Global GDP growth, according to the OECD’s latest estimate, is projected to slow from 3.3% in 2024 to 2.9% this year and next year (based on the assumption that tariff rates as of mid-May are sustained). Global public debt could increase to 100 percent of global gross domestic product by the end of the decade if current trends continue, according to projections in the IMF latest Fiscal Monitor. The rising ratio of public debt to GDP reflects renewed economic pressures as well as the consequences of pandemic-related fiscal support. As macro-economic headwinds gather force, organizations across the world are bracing for increased uncertainties. CEOs continue to rate geopolitical instability as the top disruptor, followed by potential inflation, and other sources of financial and market instability according to a Deloitte survey.
To navigate the ambiguity, CEOs are focused on taking action and scenario planning to anticipate and address potential challenges. As trade policy rapidly changes, 71% of CEOs say they will evolve their supply chain approaches to mitigate risks. As for cost management, 42% are planning to implement cost-cutting measures to offset increased costs, while only 28% plan to raise prices, perhaps contrary to rising consumer concerns around costs. CEOs see the next 12 months as a period of uncertainty, yet they also recognize opportunities for growth, innovation, and resilience for the road ahead per the Spring 2025 Fortune/Deloitte CEO Survey.

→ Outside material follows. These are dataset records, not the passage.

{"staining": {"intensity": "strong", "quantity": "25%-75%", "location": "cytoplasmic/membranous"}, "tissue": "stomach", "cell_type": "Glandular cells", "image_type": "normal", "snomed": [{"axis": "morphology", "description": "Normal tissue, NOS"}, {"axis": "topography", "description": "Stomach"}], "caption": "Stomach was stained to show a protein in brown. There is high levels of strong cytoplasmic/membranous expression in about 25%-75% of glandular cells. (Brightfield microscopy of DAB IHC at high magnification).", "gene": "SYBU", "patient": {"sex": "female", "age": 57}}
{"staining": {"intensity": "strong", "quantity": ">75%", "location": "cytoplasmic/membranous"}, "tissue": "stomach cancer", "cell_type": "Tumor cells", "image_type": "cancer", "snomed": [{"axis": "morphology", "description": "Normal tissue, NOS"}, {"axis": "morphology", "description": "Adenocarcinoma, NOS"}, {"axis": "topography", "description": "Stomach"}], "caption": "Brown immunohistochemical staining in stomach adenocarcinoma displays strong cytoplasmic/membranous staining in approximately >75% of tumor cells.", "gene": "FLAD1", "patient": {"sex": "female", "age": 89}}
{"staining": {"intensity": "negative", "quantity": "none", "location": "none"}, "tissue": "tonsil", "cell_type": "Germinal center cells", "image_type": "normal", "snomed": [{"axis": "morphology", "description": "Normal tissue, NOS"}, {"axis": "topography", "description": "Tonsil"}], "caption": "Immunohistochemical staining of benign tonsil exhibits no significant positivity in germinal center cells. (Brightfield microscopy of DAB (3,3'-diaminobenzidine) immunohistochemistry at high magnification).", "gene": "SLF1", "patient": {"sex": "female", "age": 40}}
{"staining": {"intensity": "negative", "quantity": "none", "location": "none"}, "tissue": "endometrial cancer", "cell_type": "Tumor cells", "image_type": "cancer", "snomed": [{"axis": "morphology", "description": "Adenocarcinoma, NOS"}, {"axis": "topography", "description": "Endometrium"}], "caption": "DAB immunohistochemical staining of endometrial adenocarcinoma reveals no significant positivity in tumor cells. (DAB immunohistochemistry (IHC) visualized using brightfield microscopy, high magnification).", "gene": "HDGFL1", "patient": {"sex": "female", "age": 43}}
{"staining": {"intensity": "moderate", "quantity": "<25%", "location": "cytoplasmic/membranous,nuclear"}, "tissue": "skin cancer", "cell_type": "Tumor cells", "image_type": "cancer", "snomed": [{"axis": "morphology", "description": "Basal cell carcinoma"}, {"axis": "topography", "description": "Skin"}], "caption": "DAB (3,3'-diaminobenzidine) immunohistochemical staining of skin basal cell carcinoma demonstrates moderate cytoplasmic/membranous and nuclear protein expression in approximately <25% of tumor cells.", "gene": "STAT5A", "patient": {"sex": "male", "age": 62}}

Organizations must adopt a proactive, adaptive approach to navigate this slowdown—focusing on resilience, efficiency, diversification, and innovation . Those that manage risks effectively and continue investing in strategic capabilities will be better positioned to emerge stronger once conditions stabilize. While CEOs often speak to resiliency in their role as leaders, global uncertainty has both posed new challenges to maintaining that resiliency and created an even greater need for it. Many CEOs share that their biggest leadership challenge is around uncertainty, and many listed adaptability, followed by agility, and flexibility, as top leadership attributes needed to respond to unforeseen events now and in the future.
The Deloitte Survey reveals that most organizations feel that they need to continue to invest in technology to combat the effects of slowdown. CEOs continue to invest in and reap the rewards of Artificial Intelligence, with almost two-thirds reporting that Generative AI (GenAI) has delivered value to their organizations. Nine in ten CEOs also say their organizations are considering or implementing agentic AI, with one in ten planning to have at least one business function fully implemented with the technology by the end of the year. Regardless of how they assessed GenAI’s expected impact on their organizations, CEOs are actively exploring the next evolution of AI for their businesses. One hundred eleven CEOs representing more than 21 industries participated in this Fortune/Deloitte CEO Survey. 80% of respondents are from organizations based in the United States, and the remainder are from organizations based outside of the United States.
Concurrently, however, cost cutting is high on the agenda of most organizations. CEOs are thoughtfully assessing strategies to manage costs and make strategic investment decisions. Forty-two percent say they are planning to implement cost-cutting measures, per the survey.
Waning consumer confidence, weakening purchasing power and reluctance to spend would weigh in on corporate performance. The latest report from OECD says that inflationary pressures have resurfaced in some economies. Higher trade costs in countries raising tariffs are expected to push inflation up further, although the impact will be partially offset by weaker commodity prices. Annual headline inflation in the G20 economies is collectively expected to moderate from 6.2% to 3.6% in 2025 and 3.2% in 2026.